Il Gruppo Mirato archivia il 2025 con risultati positivi e conferma il percorso di crescita sostenuto da un modello industriale integrato, dall’ampliamento del perimetro aziendale e dagli investimenti in innovazione. Il gruppo ha registrato una crescita del business totale del +7,8% a oltre 300 milioni di euro be un incremento dell’ebitda consolidato del 9,38 per cento.
La performance è sostenuta da una struttura produttiva che oggi comprende sei realtà complementari, un polo industriale di circa 104mila metri quadrati tra stabilimenti, laboratori, magazzini e uffici commerciali, oltre 600 dipendenti e una capacità produttiva superiore ai 190 milioni di pezzi annui.
Nel corso del 2025 il gruppo ha proseguito l’espansione del proprio perimetro con l’acquisizione di Alga Bio attraverso la controllata Mil Mil 76, dopo l’ingresso nel 2024 del 55% di Tintolav, azienda specializzata nella detergenza professionale e nella cura dei tessuti. A completare la presenza internazionale c’è Mirato MEA, con sede a Beirut, che presidia l’area Medio Oriente e Africa.

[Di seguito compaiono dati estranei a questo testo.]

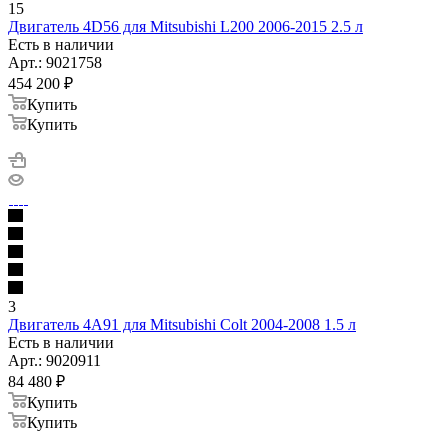
15
Двигатель 4D56 для Mitsubishi L200 2006-2015 2.5 л
Есть в наличии
Арт.: 9021758
454 200
₽
Купить
Купить
3
Двигатель 4A91 для Mitsubishi Colt 2004-2008 1.5 л
Есть в наличии
Арт.: 9020911
84 480
₽
Купить
Купить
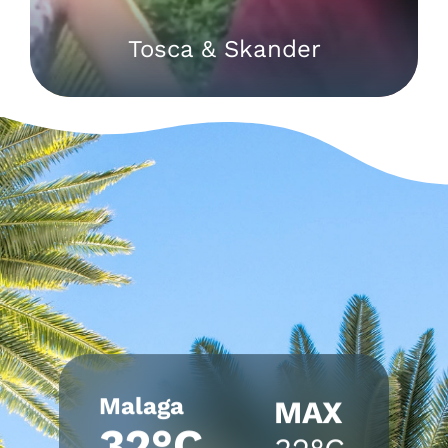
Tosca & Skander
Malaga
MAX
32°C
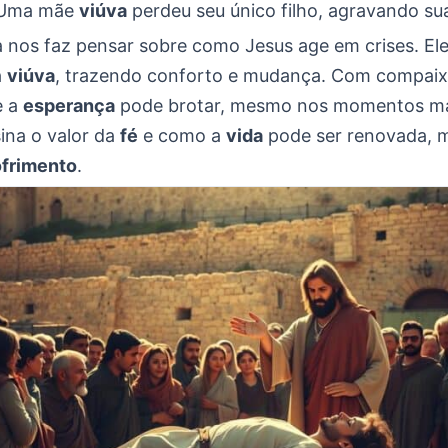
 Uma mãe
viúva
perdeu seu único filho, agravando sua
a nos faz pensar sobre como Jesus age em crises. Ele
a
viúva
, trazendo conforto e mudança. Com compaix
e a
esperança
pode brotar, mesmo nos momentos mais
ina o valor da
fé
e como a
vida
pode ser renovada,
ofrimento
.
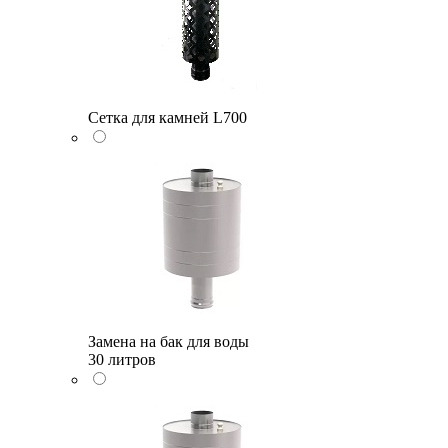
Сетка для камней L700
Замена на бак для воды
30 литров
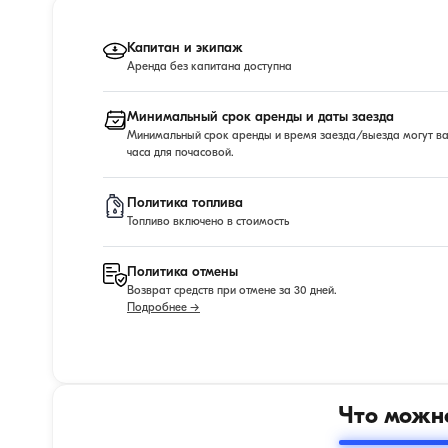
Капитан и экипаж
Аренда без капитана доступна
Минимальный срок аренды и даты заезда
Минимальный срок аренды и время заезда/выезда могут варь
часа для почасовой.
Политика топлива
Топливо включено в стоимость
Политика отмены
Возврат средств при отмене за 30 дней.
Подробнее →
Что можно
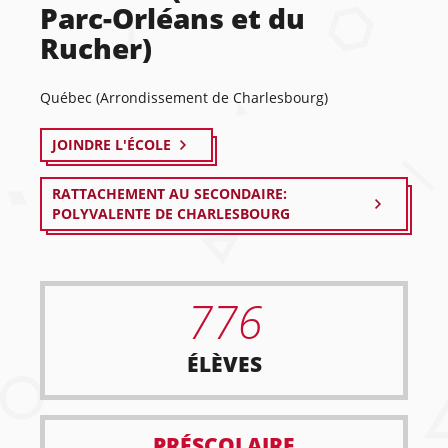
Parc-Orléans et du
Rucher)
Québec (Arrondissement de Charlesbourg)
JOINDRE L'ÉCOLE
RATTACHEMENT AU SECONDAIRE:
POLYVALENTE DE CHARLESBOURG
776
ÉLÈVES
PRÉSCOLAIRE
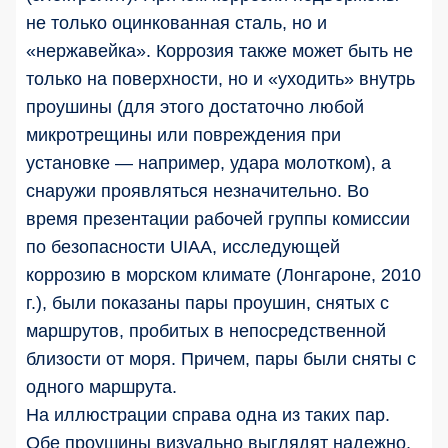
не только оцинкованная сталь, но и
«нержавейка». Коррозия также может быть не
только на поверхности, но и «уходить» внутрь
проушины (для этого достаточно любой
микротрещины или повреждения при
установке — например, удара молотком), а
снаружи проявляться незначительно. Во
время презентации рабочей группы комиссии
по безопасности UIAA, исследующей
коррозию в морском климате (Лонгароне, 2010
г.), были показаны пары проушин, снятых с
маршрутов, пробитых в непосредственной
близости от моря. Причем, пары были сняты с
одного маршрута.
На иллюстрации справа одна из таких пар.
Обе проушины визуально выглядят надежно,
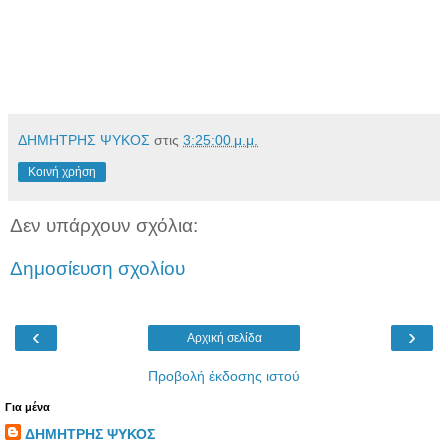
υπάρχουν. Στα άκρως απαραίτητα προσανατολίστηκαν
οι καταναλωτές, ενώ τα παιδιά πέρασαν καλά στο
λούνα-παρκ που ήταν εγκατεστημένο στην περιοχή και
διασκέδασαν με την ψυχή τους, αδειάζοντας το
πορτοφόλι των γονιών.
ΔΗΜΗΤΡΗΣ ΨΥΚΟΣ
στις
3:25:00 μ.μ.
Κοινή χρήση
Δεν υπάρχουν σχόλια:
Δημοσίευση σχολίου
‹
›
Αρχική σελίδα
Προβολή έκδοσης ιστού
Για μένα
ΔΗΜΗΤΡΗΣ ΨΥΚΟΣ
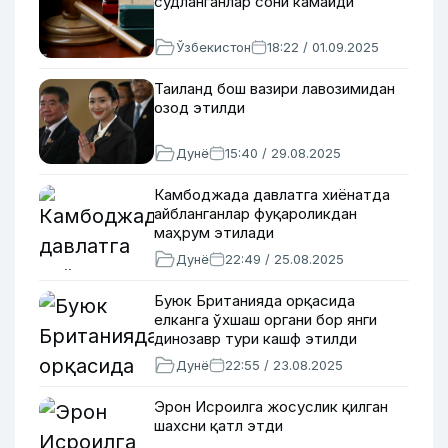
судланганлар сони камайди
Ўзбекистон
18:22 / 01.09.2025
Таиланд бош вазири лавозимидан
озод этилди
Дунё
15:40 / 29.08.2025
Камбоджада давлатга хиёнатда
айбланганлар фуқароликдан
маҳрум этилади
Дунё
22:49 / 25.08.2025
Буюк Британияда орқасида
елканга ўхшаш органи бор янги
динозавр тури кашф этилди
Дунё
22:55 / 23.08.2025
Эрон Исроилга жосуслик қилган
шахсни қатл этди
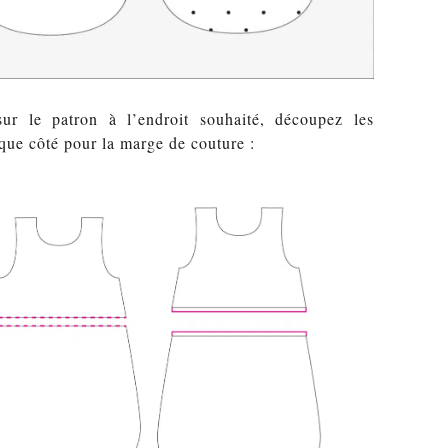
sur le patron à l’endroit souhaité, découpez les
ue côté pour la marge de couture :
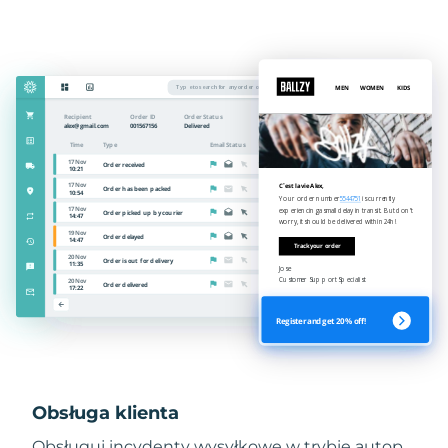
Obsługa klienta
Obsługuj incydenty wysyłkowe w trybie autop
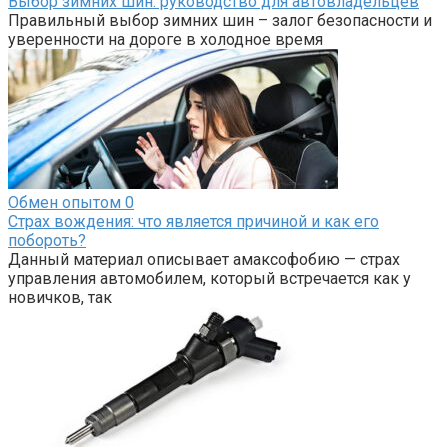
Выбор зимних шин: руководство для автовладельцев
Правильный выбор зимних шин – залог безопасности и
уверенности на дороге в холодное время
Обмен опытом
0
Страх вождения: что является причиной и как его
побороть?
Данный материал описывает амаксофобию — страх
управления автомобилем, который встречается как у
новичков, так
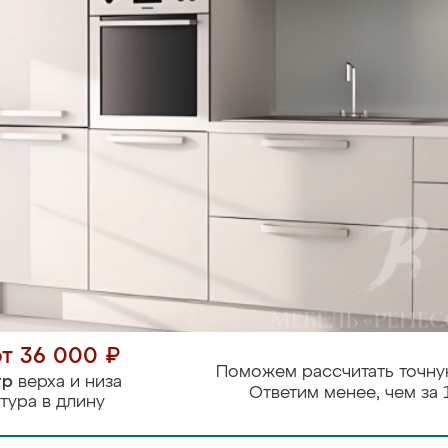
от 36 000 ₽
Поможем рассчитать точну
тр
верха и низа
Ответим менее, чем за 
тура в длину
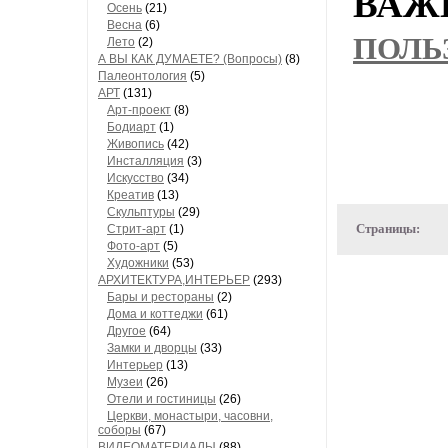
ВАЖН
Осень
(21)
Весна
(6)
ПОЛЬ
Лето
(2)
А ВЫ КАК ДУМАЕТЕ? (Вопросы)
(8)
Палеонтология
(5)
АРТ
(131)
Арт-проект
(8)
Бодиарт
(1)
Живопись
(42)
Инсталляция
(3)
Искусство
(34)
Креатив
(13)
Скульптуры
(29)
Страницы:
Стрит-арт
(1)
Фото-арт
(5)
Художники
(53)
АРХИТЕКТУРА,ИНТЕРЬЕР
(293)
Бары и рестораны
(2)
Дома и коттеджи
(61)
Другое
(64)
Замки и дворцы
(33)
Интерьер
(13)
Музеи
(26)
Отели и гостиницы
(26)
Церкви, монастыри, часовни,
соборы
(67)
ВИДЕОМАТЕРИАЛЫ
(88)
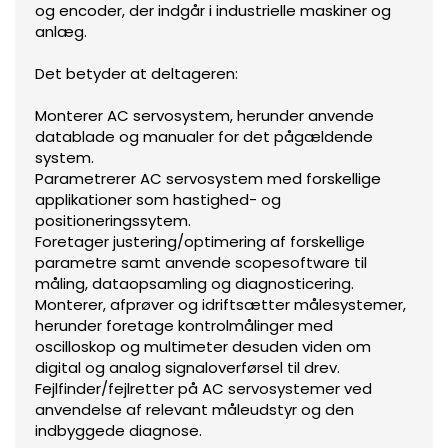
og encoder, der indgår i industrielle maskiner og
anlæg.
Det betyder at deltageren:
Monterer AC servosystem, herunder anvende
datablade og manualer for det pågældende
system.
Parametrerer AC servosystem med forskellige
applikationer som hastighed- og
positioneringssytem.
Foretager justering/optimering af forskellige
parametre samt anvende scopesoftware til
måling, dataopsamling og diagnosticering.
Monterer, afprøver og idriftsætter målesystemer,
herunder foretage kontrolmålinger med
oscilloskop og multimeter desuden viden om
digital og analog signaloverførsel til drev.
Fejlfinder/fejlretter på AC servosystemer ved
anvendelse af relevant måleudstyr og den
indbyggede diagnose.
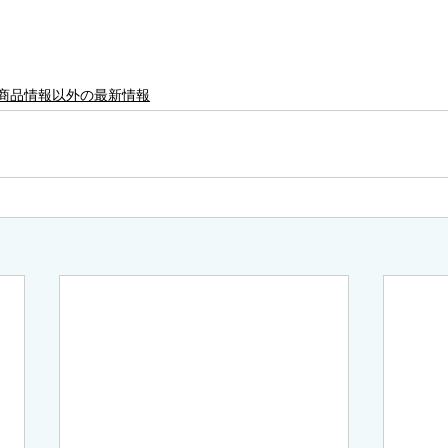
商品情報以外の最新情報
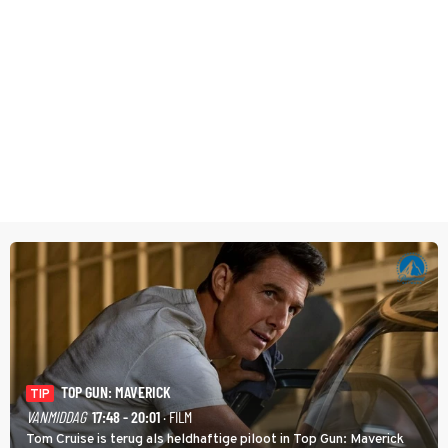
TOP GUN: MAVERICK
TIP
VANMIDDAG
17:48 - 20:01
· FILM
Tom Cruise is terug als heldhaftige piloot in Top Gun: Maverick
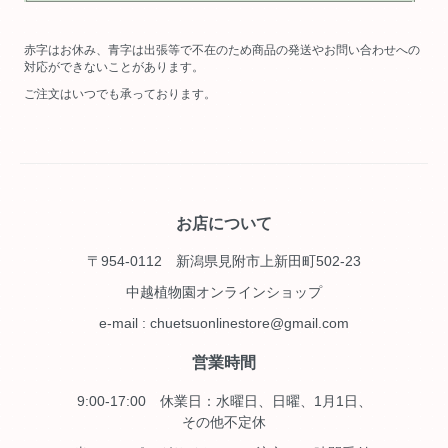
赤字はお休み、青字は出張等で不在のため商品の発送やお問い合わせへの
対応ができないことがあります。
ご注文はいつでも承っております。
お店について
〒954-0112 新潟県見附市上新田町502-23
中越植物園オンラインショップ
e-mail : chuetsuonlinestore@gmail.com
営業時間
9:00-17:00 休業日：水曜日、日曜、1月1日、
その他不定休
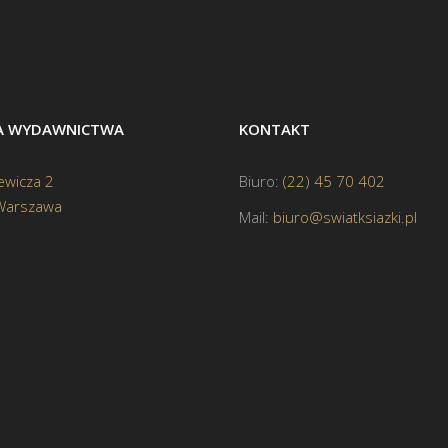
BA WYDAWNICTWA
KONTAKT
ewicza 2
Biuro:
(22) 45 70 402
Warszawa
Mail:
biuro@swiatksiazki.pl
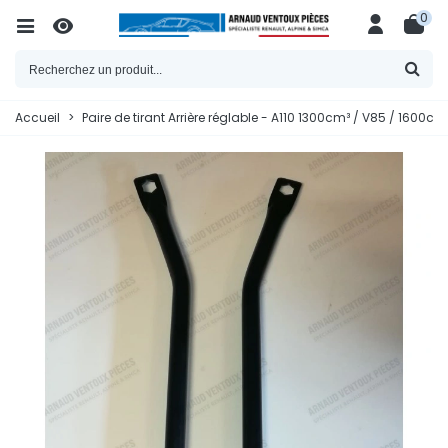
0
Accueil
>
Paire de tirant Arrière réglable - A110 1300cm³ / V85 / 1600c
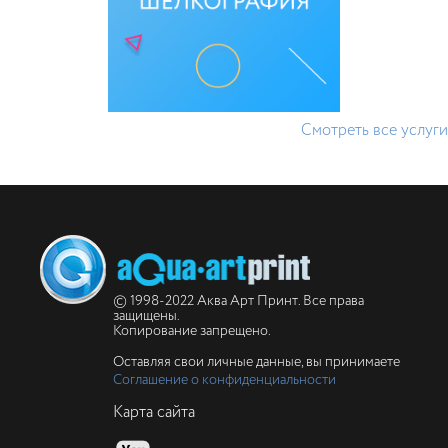
Смотреть все услуги
© 1998-2022 Аква Арт Принт. Все права
защищены.
Копирование запрещено.
Оставляя свои личные данные, вы принимаете
Соглашение о конфиденциальности
Карта сайта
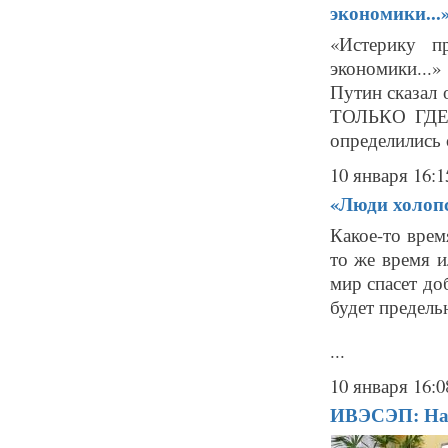
экономики...
«Истерику п
экономики...
Путин сказа
ТОЛЬКО ГДЕ 
определились с
10 января 16:1
«Люди холоп
Какое-то врем
то же время и
мир спасет до
будет предель
...
10 января 16:0
ИВЭСЭП: Нам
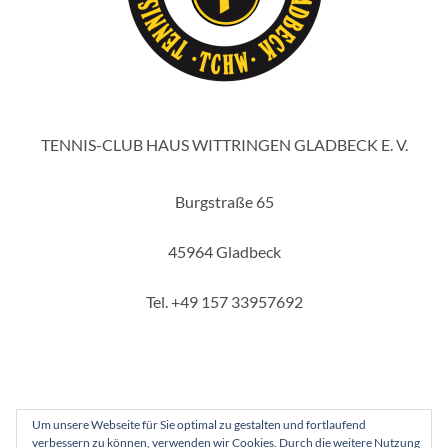
TENNIS-CLUB HAUS WITTRINGEN GLADBECK E. V.
Burgstraße 65
45964 Gladbeck
Tel. +49 157 33957692
Um unsere Webseite für Sie optimal zu gestalten und fortlaufend
verbessern zu können, verwenden wir Cookies. Durch die weitere Nutzung
Copyright 2025 - Tennis-Club Haus Wittringen Gladbeck e. V.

Oggi Mirato opera in circa 80 Paesi attraverso cinque divisioni commerciali: Mirato divisione cosmetica, Mirato divisione alimentare, Mil Mil 76, Tintolav canale lavanderie e Tintolav Mass Market. Una struttura che consente al gruppo di presidiare sia il canale mass market sia quello professionale, valorizzando la componente industriale italiana sui mercati esteri.
“Il 2025 conferma la capacità del Gruppo Mirato di crescere in modo solido, mantenendo un equilibrio tra sviluppo industriale, attenzione al mercato e qualità dell’offerta – ha commentato Fabio Ravanelli, presidente del Gruppo Mirato -. La nostra priorità è continuare a investire sulla forza dei brand, sulla competenza produttiva, sull’innovazione e su una visione di lungo periodo”.
Parallelamente, il gruppo ha avviato un percorso strutturato sull’intelligenza artificiale, con un modello interno di governance che prevede un AI Team multidisciplinare e linee guida dedicate. Le tecnologie vengono già utilizzate per attività legate alla cybersecurity, all’analisi dei contenuti delle infrastrutture email e alla prevenzione delle minacce digitali, mentre sono in sviluppo nuovi progetti per l’ottimizzazione dei processi contabili e della gestione documentale.